Le premier ministre Philippe Couillard maintient sa volonté d'abolir les élections scolaires malgré la grogne dans la communauté anglophone.

La Presse révélait mardi que les opposants au projet du gouvernement parmi cette communauté ont de nouvelles munitions alors qu'un comité piloté par l'ancienne députée libérale fédérale, Marlene Jennings, recommande à Québec de maintenir le système actuel, avec quelques ajustements. 

M. Couillard reste ferme : les élections scolaires seront bel et bien abolies en dépit de l'avis de ce comité issu de la communauté anglophone et créé par quatre groupes opposés aux intentions du gouvernement (l'Association des comités de parents anglophones, le Quebec Community Groups Network et le Quebec Federation of Home and School Associations).

«Les taux de participation aux élections scolaires sont différents dans les deux communautés (francophone et anglophone), mais ils sont faibles dans les deux cas. Une démocratie qui ne s'exprime pas fortement est une démocratie moins forte», a plaidé M. Couillard. Aux dernières élections scolaires tenues en novembre dernier, le taux a atteint 17,26% dans les commissions scolaires anglophones, contre 4,85% dans les francophones.

Il n'est pas question pour le premier ministre de maintenir les élections pour les commissions scolaires anglophones ou encore de créer pour la communauté anglophone un système différent de celui des francophones. « On va essayer de trouver une solution qui s'applique partout de la même façon et qui respecte à la fois le besoin des communautés d'être représentés, je pense qu'il y a moyen de le faire correctement, et le désir de faire en sorte que le centre de gravité du système scolaire soit maintenant l'école, les enseignants et les parents », a expliqué le premier ministre.

La Presse a révélé des détails du plan du gouvernement en juin dernier. Il entend créer des conseils scolaires en lieu et place des commissions scolaires. Chaque conseil serait composé de 15 membres chacun, selon des documents qui circulaient au gouvernement ce printemps. Cinq postes seraient réservés aux parents. Ils seraient choisis parmi le comité de parents, dont les membres - un par école - sont élus à l'assemblée générale des parents, comme le veut la formule actuelle. 

Québec prévoit également réserver une place au sein du conseil scolaire à un représentant du monde municipal. Il y aurait aussi quatre membres provenant des milieux communautaire ou économique. Ils seraient élus par les conseils d'établissement des écoles. Ces mêmes conseils nommeraient les trois représentants des établissements: un directeur d'école, un enseignant et un membre du personnel professionnel. Enfin, deux postes seraient pourvus par cooptation. Ils seraient ainsi nommés par les autres membres du conseil scolaire, toujours selon les documents obtenus.

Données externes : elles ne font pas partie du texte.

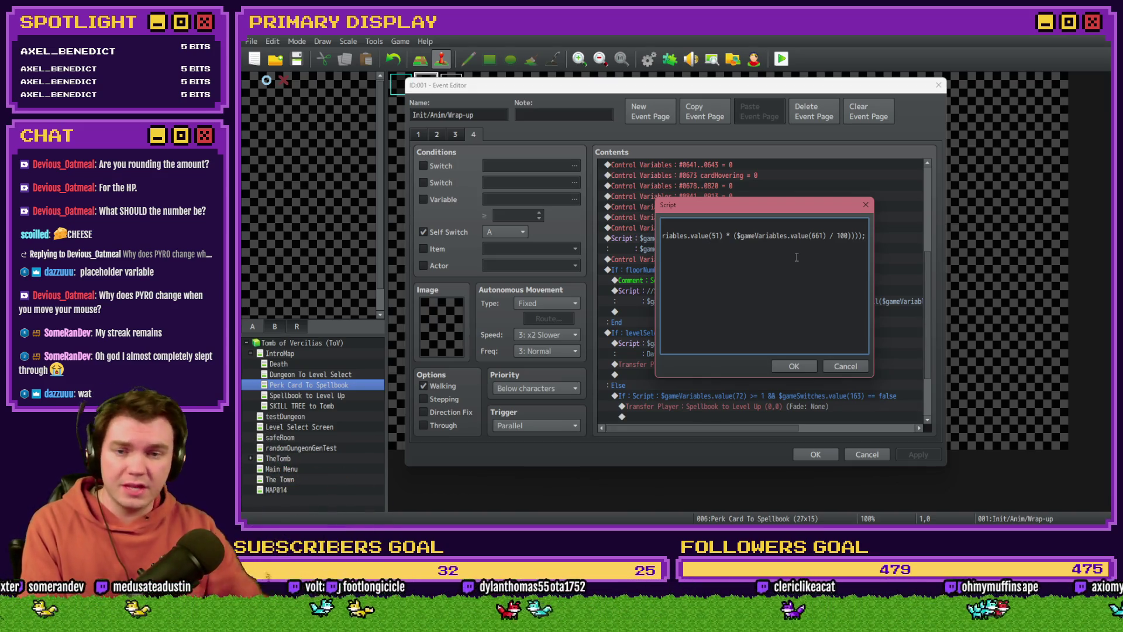
left_click_drag(738, 235, 824, 236)
left_click(824, 237)
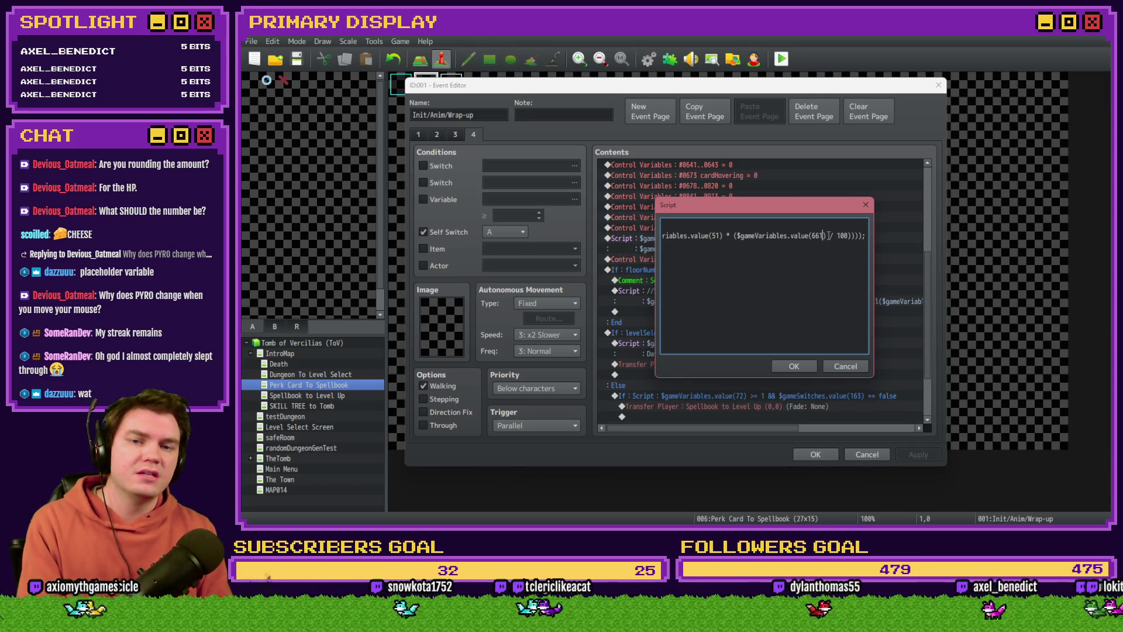
Finish the formula as Math.ceil of variable 51 times variable 661 / 100 and confirm.
left_click_drag(829, 235, 846, 235)
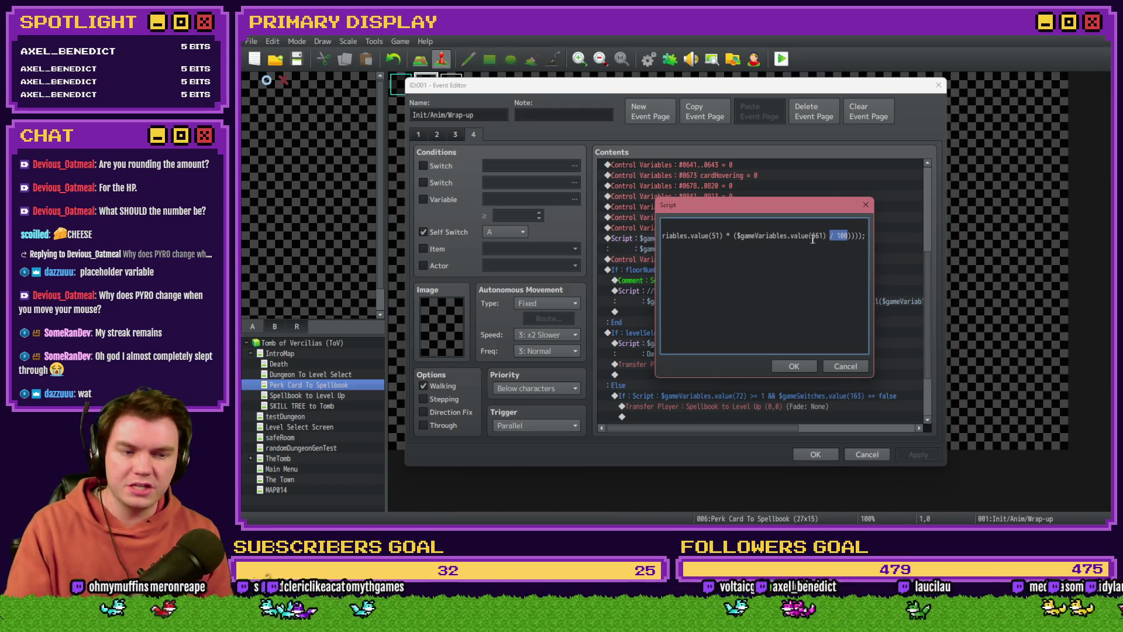
left_click_drag(722, 238, 646, 240)
left_click(728, 237)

Le projet de loi est attendu cet automne, après un forum que tiendra le Parti libéral à la fin du mois sur le thème de l'éducation. L'important pour Philippe Couillard est d'accorder plus d'autonomie aux écoles, ce qui est également le souhait de la communauté anglophone selon lui. «Les Québécois et les Québécoises de langue anglaise, à juste titre, considèrent très importantes les institutions scolaires parce que pour eux c'est un facteur d'identité. Et bien sûr, on prend ça en considération. Mais ils veulent également comme tous les autres Québécois qu'on recentre le système d'éducation sur l'école, l'enseignant, les parents. On veut faire en sorte que le projet éducatif appartienne à l'école, que ça soit là que ça se passe. Et que l'organisme régional, commission scolaire ou autre, soit en soutien de l'école, et non pas l'inverse. (...) On est à l'année, à la charnière où enfin on va faire ce qu'on attend depuis longtemps.»

Des voix discordantes au sein de la communauté anglophone se sont fait entendre à la suite des révélations sur le contenu du rapport Jennings qui sera rendu public mercredi. Dans un communiqué, le Comité de pouvoir parental en gouvernance scolaire exprime son appui à l'idée d'abolir l'élection des commissaires au suffrage universel. Il accuse l'Association des commissions scolaires anglophones, qui s'oppose au projet du gouvernement, de n'avoir «ni le soutien politique ni la légitimité juridique pour représenter les contribuables anglophones du Québec». Et comme La Presse l'indiquait le mois dernier, les représentants anglophones de la Fédération des comités de parents du Québec (FCPQ), des personnes issues de deux des neuf commissions scolaires anglophones, ont soumis au comité Jennings un mémoire favorable à l'abolition des élections scolaires. Mais leur voix s'est avérée minoritaire.

Les commissions scolaires anglophones ont déjà signalé qu'elles sont prêtes à poursuivre le gouvernement s'il va de l'avant avec l'abolition des élections scolaires.